I agree wholeheartedly with this, Amy. So much emphasis seems to get placed on two things: having a very succinct "hook," and having pub credits.

I had neither in the query that landed me my agent. Rather, my letter was very much as you describe.

It ran to just slightly over one page--another "must not" I've seen touted everywhere. Better, though, to focus on the "must" list:

Must be professional
Must be compelling

A short list, and your post today proves how easily it can be done.

Lynne Griffin and Amy MacKinnon said...

Iyan, I read about your workshop on your blog; it must have been invigorating. Leap and enjoy the flight. You'll be fine. Let us know how it goes.

Therese, you're so right about there being no real rules, just guidelines. Your enormous success with Souvenir proves that. Professionalism and compelling writing is the hook. Any word from the UK?

olufunke grace bankole: said...

dear amy,

thank you so much! i'll be sharing more as i go on.

yes, the vona "voices" workshop was truly life-affirming.

i still giggle at the thought that someone actually reads my blog--though i do get comments from time to time. :)

Therese Fowler said...

Amy, in fact I got my first-ever fan mail email earlier today! What an astonishing affirmation that was. :)

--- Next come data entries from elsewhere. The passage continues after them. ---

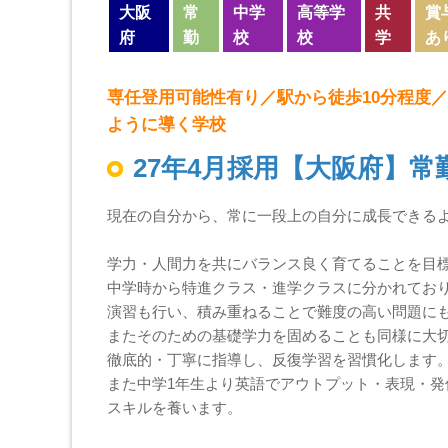
大阪
常
中学
高等学
共
賞
府
勤
校
校
学
あ
専任登用可能性有り／駅から徒歩10分程度
ように導く学校
27年4月採用【大阪府】常
現在の自分から、常に一段上の自分に成長できる
学力・人間力を共にバランス良く育てることを目
中学時から特進クラス・進学クラスに分かれてお
演習も行い、積み重ねることで難度の高い問題に
またそのための基礎学力を固めることも同様に大
徹底的・丁寧に指導し、反復学習を習慣化します
また中学1年生より英語でアウトプット・表現・
スキルを養います。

Lynne Griffin and Amy MacKinnon said...

OMG! How exciting! Now, weren't all those hours of angst worth it, Therese?


Therese Fowler said...

You know, they were anyway. But to get that fully independent glowing reader response...well, as I'm sure you've heard from many who got here before me, it's a priceless reward.

Anonymous said...


The first ever post that says 'writing a query is not difficult.'
It made me sit up and notice. Thank You for this.
One thing; I have heard this debate on whether to send the first five pages with the query or not. Most agents do not mention this in their submission guide lines.
What do you say about this issue.

Lynne Griffin and Amy MacKinnon said...

Reality, I queried by email and included the first page in the body of the email. If you were to query by snail, by all means include the first five pages or even the first chapter. Every agent I've spoken with liked seeing an example of the actual writing before requesting partials or fulls.


Anonymous said...

And what about the message engraved into all writers mind
"Thou shalt follow the submission guidelines."

A lot of published authors have said what you mention above and I still freak out at the idea of going beyond those agent guidelines.

Anonymous said...

No one ever got ahead in life by being a stickler for the rules.